Wednesday, May 30, 2012

Memorial Day


When I was little we always went to the cemetery on Memorial Day. There were a lot of deaths in our family, at least on my mother's side of the family. We'd take freshly cut flowers, and sometimes we planted flowers too. There were two cemeteries in Pauls Valley: Mt. Olivet, on a hill a little ways out of town, and the "Old Cemetery," in town right next to Rush Creek. It took a while to make the rounds. We went out there a lot of other times during the year too.

I think people used to value cemeteries more back then. It makes sense. Cemeteries hold the actual remains of our loved ones and ancestors. I've been back to Mt. Olivet and to the Old Cemetery a few times, and it makes me feel closer to my aunts, uncles, and grandparents as I stand out there next to the Paul plot. The Chickasaws felt strongly about the remains of their loved ones too, back in the old country. They used to bury a person right under his or her doorstep. That's the reason they hated so much to leave their homeland in Mississippi and migrate to present day Oklahoma. They were abandoning the bones of their ancestors.  

My grandmother felt that way too. My mother told me that when her oldest daughter died, Grandmother went to the cemetery so much that my grandfather almost built a house for her across the street. Grandmother outlived five of her children, and I think it helped her deal with her grief to visit and to care for their graves. Makes sense to me. 

I have a picture somewhere of Grandmother standing next to my Uncle Willie's grave. He had an especially tragic death. The plants around his grave come up above her waist. She even tore out the fence around her front yard to put around the Paul plot at the Old Cemetery to protect her oldest son's grave. "Little Samuel," as he was always known, died in 1899 before his first birthday. He was buried out there alongside the old settlers. I couldn't find the picture of Grandmother standing next to Willie's grave, but here she is alongside Uncle Haskell at the ceremony beginning the renovation of the Old Cemetery, which she spearheaded:


                         Haskell Paul and Victoria May Paul, Old Cemetery, 1953


Going to the cemetery was no comfort to my mother though. After Grandmother was gone she went out to there for a few more years and then stopped. It just brought back bad memories for her. She had herself cremated, my father too - he would have gone along with anything she wanted. I'm a little ambivalent about it though. I think I'd kind of like to have a grave to visit. I tried to visit my parents "graves" on Memorial Day several years ago at the columbarium - I think that's what you call it, and it was all locked up. You can't get in without a key. You can't plant a garden in there either.

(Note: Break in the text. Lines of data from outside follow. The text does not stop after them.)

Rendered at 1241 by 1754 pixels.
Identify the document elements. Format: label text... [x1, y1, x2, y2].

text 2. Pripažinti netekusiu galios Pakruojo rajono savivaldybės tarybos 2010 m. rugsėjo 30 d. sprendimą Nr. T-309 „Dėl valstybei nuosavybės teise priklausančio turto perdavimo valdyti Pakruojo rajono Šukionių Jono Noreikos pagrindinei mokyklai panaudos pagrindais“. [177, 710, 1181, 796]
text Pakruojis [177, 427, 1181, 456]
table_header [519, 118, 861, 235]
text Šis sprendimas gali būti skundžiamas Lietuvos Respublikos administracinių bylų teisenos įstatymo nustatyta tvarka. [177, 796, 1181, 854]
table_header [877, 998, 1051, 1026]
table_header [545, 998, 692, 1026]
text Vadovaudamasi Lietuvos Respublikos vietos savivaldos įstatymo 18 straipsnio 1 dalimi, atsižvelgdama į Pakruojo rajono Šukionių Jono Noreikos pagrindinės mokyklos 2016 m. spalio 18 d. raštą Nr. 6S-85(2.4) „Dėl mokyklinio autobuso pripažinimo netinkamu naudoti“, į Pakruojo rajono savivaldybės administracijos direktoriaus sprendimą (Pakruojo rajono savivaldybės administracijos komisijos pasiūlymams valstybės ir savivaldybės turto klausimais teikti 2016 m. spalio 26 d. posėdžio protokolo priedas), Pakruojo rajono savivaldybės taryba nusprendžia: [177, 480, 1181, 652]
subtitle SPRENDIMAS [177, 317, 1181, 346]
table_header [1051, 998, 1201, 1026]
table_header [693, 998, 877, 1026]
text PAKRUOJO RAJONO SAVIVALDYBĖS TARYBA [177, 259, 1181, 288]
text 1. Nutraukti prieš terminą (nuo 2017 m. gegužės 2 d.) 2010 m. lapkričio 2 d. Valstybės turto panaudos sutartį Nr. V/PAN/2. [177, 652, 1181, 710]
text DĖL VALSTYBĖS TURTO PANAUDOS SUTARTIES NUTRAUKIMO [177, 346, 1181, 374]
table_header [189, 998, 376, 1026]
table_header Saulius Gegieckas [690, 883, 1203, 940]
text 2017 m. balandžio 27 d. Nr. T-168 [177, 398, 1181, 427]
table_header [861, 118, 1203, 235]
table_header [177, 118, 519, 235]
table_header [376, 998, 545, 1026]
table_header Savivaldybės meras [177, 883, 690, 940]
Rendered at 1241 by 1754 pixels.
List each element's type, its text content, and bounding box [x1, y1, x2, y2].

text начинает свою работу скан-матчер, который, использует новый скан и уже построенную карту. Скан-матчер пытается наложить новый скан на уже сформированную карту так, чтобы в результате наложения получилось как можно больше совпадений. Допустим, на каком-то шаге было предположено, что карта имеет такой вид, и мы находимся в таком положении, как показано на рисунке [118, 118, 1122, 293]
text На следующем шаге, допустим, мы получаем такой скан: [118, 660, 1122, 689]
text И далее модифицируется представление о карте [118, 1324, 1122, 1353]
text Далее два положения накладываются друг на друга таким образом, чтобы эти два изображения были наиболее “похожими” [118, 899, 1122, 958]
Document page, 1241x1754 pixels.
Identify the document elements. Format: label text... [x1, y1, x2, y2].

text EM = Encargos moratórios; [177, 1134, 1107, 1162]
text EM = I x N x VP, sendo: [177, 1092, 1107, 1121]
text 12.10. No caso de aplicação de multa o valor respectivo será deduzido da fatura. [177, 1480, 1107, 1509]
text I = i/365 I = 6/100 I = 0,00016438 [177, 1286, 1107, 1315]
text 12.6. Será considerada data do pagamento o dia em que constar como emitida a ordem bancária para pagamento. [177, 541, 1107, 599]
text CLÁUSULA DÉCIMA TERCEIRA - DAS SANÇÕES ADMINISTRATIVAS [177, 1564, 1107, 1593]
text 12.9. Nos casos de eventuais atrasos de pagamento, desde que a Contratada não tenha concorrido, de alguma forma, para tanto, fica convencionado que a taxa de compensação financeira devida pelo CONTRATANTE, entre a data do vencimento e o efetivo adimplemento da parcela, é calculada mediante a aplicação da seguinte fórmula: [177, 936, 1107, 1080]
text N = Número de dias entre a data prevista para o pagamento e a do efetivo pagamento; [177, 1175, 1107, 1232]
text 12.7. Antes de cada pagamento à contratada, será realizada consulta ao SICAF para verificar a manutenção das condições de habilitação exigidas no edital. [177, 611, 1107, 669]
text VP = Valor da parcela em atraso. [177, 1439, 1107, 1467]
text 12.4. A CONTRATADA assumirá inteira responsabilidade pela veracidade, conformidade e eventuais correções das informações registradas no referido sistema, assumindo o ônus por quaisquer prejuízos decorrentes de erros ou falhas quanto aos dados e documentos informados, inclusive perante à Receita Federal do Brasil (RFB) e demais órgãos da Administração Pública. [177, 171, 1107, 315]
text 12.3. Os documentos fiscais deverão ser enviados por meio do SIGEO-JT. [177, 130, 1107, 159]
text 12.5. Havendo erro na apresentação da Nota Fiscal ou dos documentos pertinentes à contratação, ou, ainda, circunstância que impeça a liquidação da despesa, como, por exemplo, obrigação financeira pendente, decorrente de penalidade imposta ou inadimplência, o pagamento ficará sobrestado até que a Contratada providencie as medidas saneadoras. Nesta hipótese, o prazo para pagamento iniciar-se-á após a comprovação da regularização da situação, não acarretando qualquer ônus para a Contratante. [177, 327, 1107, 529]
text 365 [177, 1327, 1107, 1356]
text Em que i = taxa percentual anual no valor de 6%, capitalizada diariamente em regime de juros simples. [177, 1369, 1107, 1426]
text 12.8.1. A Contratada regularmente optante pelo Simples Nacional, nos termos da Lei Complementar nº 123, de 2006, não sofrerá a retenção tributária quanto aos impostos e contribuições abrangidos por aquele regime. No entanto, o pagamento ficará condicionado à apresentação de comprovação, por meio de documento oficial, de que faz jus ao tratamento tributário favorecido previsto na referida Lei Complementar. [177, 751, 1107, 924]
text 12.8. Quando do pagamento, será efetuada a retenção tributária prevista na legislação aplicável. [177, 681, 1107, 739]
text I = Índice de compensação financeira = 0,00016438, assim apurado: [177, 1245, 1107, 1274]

Things are different in Pauls Valley too. They've pulled up my grandmother's garden. They even replaced her oldest daughter's tombstone with a flat one so they could mow over it with the lawn mower. My grandparents had that stone imported from Italy. 

Of course times are different now. Just because you don't go to someone's grave doesn't mean you didn't care about them. I spent Memorial Day this year hiking and listening to the tape of a phone conversation I had with my mother years ago. It's enough I suppose.

There is something to preserving and honoring the remains of your loved ones. though. We used to get together as a family on Memorial Day. Now people just go shopping.  I think it's important to the family, and important to society. You have to be moved when you see Arlington  National Cemetery, the Vietnam Memorial, or the Tomb of the Unknown Soldier. The military understands that. That's why they try so hard to return the bodies of servicemen to their families.

I did have a nice experience that Memorial Day when I tried unsuccessfully to get into the columbarium where my parents' ashes are located. My wife and I also drove out to the cemetery where her mother is buried. My wife is a woman of color, and the cemetery is in a predominantly black neighborhood. Anyway, it was packed with people, families together, some having picnics at the gravesites, little kids playing, people laughing and talking, reminiscing. It made me feel good, and I think it would have made Grandmother feel good too.